The Belgian papers this morning are
full of the deal reached last night by politicians on the obscure but complex and painful issue of the partition of Brussels-Halle-Vilvoorde. I was fascinated to read that one of the details is that the directly elected component of the
Belgian Senate is to be abolished.
The meat of the deal is that voters in the six
faciliteitengemeenten / communes à facilités will get to choose between Flemish and Francophone lists of candidates for the European elections, and between Brussels and Flemish Brabant constituency lists of candidates for Chamber elections, and this will be anchored in the constitution. (Up to now, everyone in the whole of BHV got to choose from both lists for the European elections, so this will now be restricted to Brussels and the six gemeenten; and there was no Flemish Brabant constituency for the Chamber, the west of the province being bundled with Brussels to make BHV and us in the east having our own Leuven constituency.)

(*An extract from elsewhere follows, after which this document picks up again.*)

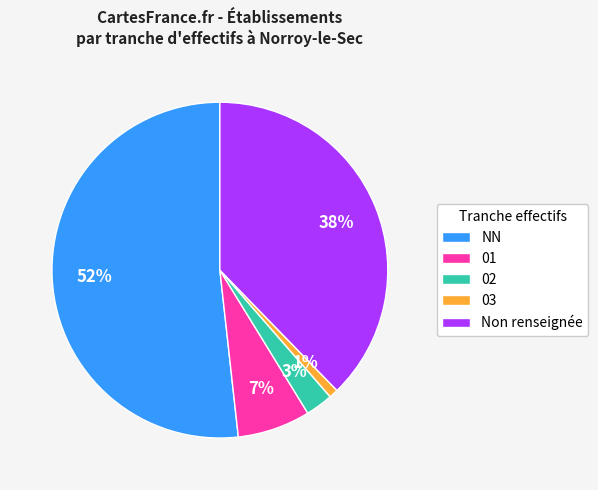

To the nearest percent, what is the difference between the 01 and 03 slice percentages?

6%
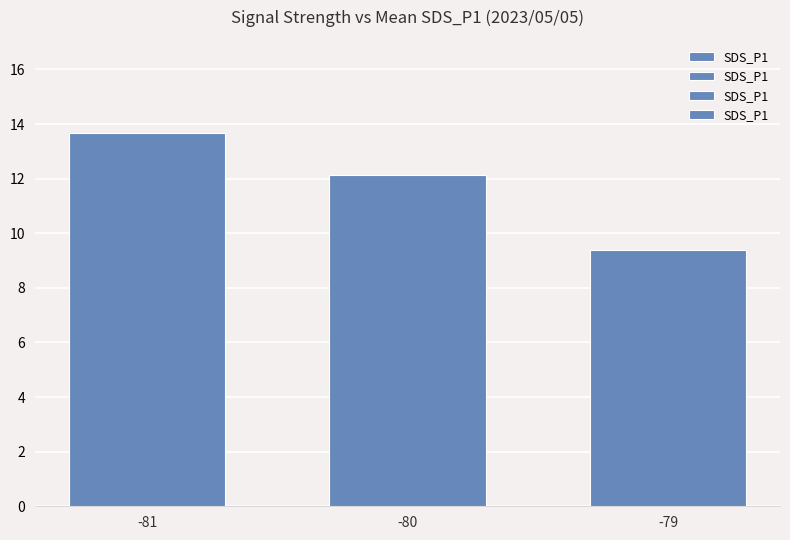

The chart shows a value of 21.7 at -80. True or false?

False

Clearly it was too difficult to decide how the direct elections for the Senate could be fitted into this, and the simplest solution was just to stop having them. The Senate will continue to exist - the 21 Senators currently chosen by the Flemish, Francophone and German-speaking community parliaments will be increased to 51, and the 10 co-opted Senators remain. But the overall number thus drops from 71 to 61, plus the King's three children who are members but not usually counted.
So, at a moment when
crazy plans to introduce directly elected members of the UK's House of Lords are being discussed, Belgium is going the other way...
Edited to add - I had missed the crucial point that the royals are to be kicked out. So Belgium is removing both directly elected members and hereditaries from its upper house.